Other superb performances include Sally Mercer as Madame Armfeldt and Alex Keiper as the passionate maid, Petra. One of the fastest rising stars in local theater, Keiper’s bold interpretation of “The Miller’s Son,” one of the musical’s few solos, is among its many high points. Still, A Little Night Music’s best performance belongs to Karen Peakes, who stole each scene with her wonderfully nuanced and profoundly moving portrayal of Carl-Magnus’ beleaguered wife, Countess Charlotte Malcolm.
Overall, the Arden’s smart production of Sondheim’s justly celebrated romantic comedy is unforgettably funny, spectacularly dreamy and thoroughly entertaining.
Venus in Fur
Through June 23. $46-$59. Suzanne Roberts Theatre, 480 S. Broad St. 215.985.0420. philadelphiatheatrecompany.org
David Ives’ hit play Venus in Fur, an exceptional production by Philadelphia Theatre Company, is an impressively theatrical work that consistently toes the thin line between fantasy and reality. His works often favor style over substance, but in this drama, the playwright shrewdly combines the artifice of theater with role-playing in the bedroom to explore the role power plays in relationships between men and women.

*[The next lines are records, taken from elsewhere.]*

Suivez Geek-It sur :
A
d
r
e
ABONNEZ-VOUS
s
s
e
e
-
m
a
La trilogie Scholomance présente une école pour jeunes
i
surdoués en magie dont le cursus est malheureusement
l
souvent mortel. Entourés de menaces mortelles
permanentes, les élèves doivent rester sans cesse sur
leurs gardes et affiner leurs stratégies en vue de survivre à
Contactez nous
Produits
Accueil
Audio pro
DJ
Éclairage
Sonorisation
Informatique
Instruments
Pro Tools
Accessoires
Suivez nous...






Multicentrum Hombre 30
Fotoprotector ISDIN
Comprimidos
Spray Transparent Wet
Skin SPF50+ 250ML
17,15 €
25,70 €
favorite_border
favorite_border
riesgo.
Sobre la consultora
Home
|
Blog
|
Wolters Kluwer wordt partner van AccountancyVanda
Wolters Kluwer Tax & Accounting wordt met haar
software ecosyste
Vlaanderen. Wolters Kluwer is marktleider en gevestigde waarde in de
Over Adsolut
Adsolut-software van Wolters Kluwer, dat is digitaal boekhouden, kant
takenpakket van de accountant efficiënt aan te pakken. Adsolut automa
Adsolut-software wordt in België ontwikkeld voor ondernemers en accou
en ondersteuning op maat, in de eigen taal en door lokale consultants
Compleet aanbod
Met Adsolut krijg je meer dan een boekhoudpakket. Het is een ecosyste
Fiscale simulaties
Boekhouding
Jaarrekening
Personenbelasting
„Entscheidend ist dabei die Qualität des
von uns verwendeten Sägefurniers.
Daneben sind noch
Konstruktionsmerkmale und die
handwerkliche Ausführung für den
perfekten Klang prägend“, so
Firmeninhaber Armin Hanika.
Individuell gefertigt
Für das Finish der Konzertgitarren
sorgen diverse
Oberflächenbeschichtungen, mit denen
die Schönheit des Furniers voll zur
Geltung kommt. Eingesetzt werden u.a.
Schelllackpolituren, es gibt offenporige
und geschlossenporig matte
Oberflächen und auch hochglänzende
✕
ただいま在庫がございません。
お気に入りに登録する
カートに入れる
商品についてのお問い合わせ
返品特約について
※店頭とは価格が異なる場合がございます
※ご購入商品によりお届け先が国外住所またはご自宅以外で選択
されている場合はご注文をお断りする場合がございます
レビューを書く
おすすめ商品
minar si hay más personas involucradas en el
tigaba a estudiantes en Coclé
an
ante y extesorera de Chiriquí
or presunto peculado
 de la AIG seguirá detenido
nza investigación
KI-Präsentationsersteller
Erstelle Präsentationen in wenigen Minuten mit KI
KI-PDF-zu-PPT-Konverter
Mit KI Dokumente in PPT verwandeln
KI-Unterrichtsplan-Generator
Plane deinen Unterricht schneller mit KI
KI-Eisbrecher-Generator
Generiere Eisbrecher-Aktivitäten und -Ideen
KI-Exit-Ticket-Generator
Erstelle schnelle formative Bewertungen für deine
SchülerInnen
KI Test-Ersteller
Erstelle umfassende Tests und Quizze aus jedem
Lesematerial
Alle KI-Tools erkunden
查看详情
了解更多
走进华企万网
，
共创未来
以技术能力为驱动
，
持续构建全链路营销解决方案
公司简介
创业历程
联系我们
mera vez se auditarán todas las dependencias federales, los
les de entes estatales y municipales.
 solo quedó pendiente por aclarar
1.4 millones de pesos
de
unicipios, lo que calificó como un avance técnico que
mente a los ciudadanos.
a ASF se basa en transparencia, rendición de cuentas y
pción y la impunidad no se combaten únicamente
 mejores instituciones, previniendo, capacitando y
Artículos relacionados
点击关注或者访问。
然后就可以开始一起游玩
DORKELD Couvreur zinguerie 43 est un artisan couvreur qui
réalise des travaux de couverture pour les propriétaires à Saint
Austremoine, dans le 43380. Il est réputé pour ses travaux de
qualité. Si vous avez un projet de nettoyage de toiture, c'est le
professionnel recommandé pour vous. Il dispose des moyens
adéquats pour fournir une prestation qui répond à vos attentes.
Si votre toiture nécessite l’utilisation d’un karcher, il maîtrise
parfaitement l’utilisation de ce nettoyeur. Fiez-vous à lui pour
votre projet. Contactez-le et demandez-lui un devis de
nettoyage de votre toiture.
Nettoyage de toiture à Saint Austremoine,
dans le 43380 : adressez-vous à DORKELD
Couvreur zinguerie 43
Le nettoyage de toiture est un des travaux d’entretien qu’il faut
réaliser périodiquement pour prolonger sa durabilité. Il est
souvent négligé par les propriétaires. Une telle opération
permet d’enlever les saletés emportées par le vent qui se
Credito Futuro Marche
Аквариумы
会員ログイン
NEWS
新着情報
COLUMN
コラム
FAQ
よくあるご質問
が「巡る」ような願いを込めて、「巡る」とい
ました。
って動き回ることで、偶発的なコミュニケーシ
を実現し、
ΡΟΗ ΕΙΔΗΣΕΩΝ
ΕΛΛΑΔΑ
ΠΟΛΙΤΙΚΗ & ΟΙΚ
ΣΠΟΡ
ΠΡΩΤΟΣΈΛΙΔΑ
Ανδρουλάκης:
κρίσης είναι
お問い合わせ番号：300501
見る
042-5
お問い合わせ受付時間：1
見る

The action takes place in a New York studio, where playwright Thomas (Mark Alhadeff) is auditioning actresses for the lead role in his new play. Thomas is preparing to call it a day when Vanda, played by the amazing Jenni Putney, bursts into the room. Soaking wet and fighting with an unhelpful umbrella, Vanda unleashes a string of expletives that would make a longshoreman blush. As her alarming tantrum subsides, Thomas sarcastically inquires, “Can I run out and fill any prescriptions for you?”
Despite seeming entirely unsuitable for the role, Thomas allows Vanda to audition, and she is shockingly good. His play is an adaptation of a 19th-century German novel that focuses on a nobleman who gets satisfaction from being dominated by a woman he meets at a resort. The woman in Thomas’ play is named Vanda, which is just one of the many things about this mysterious actress that arouse our suspicions. It is Vanda’s identity that is the central mystery in Venus in Fur. Ives’ conclusion is slightly disappointing, but the increasingly eerie relationship between Vanda and Thomas keeps us thoroughly involved as we try to determine what is real and what is not.
Under Kip Fagan’s capable direction, both actors are terrific. Thomas’ is the less intriguing role, but Alhadeff is excellent at exploring his character’s complicated psychological make-up, and his strong performance keeps the production balanced. Nevertheless, it is Putney’s volcanic, enigmatic portrayal of Vanda that makes Venus in Fur a simultaneously fascinating and thrilling must-see.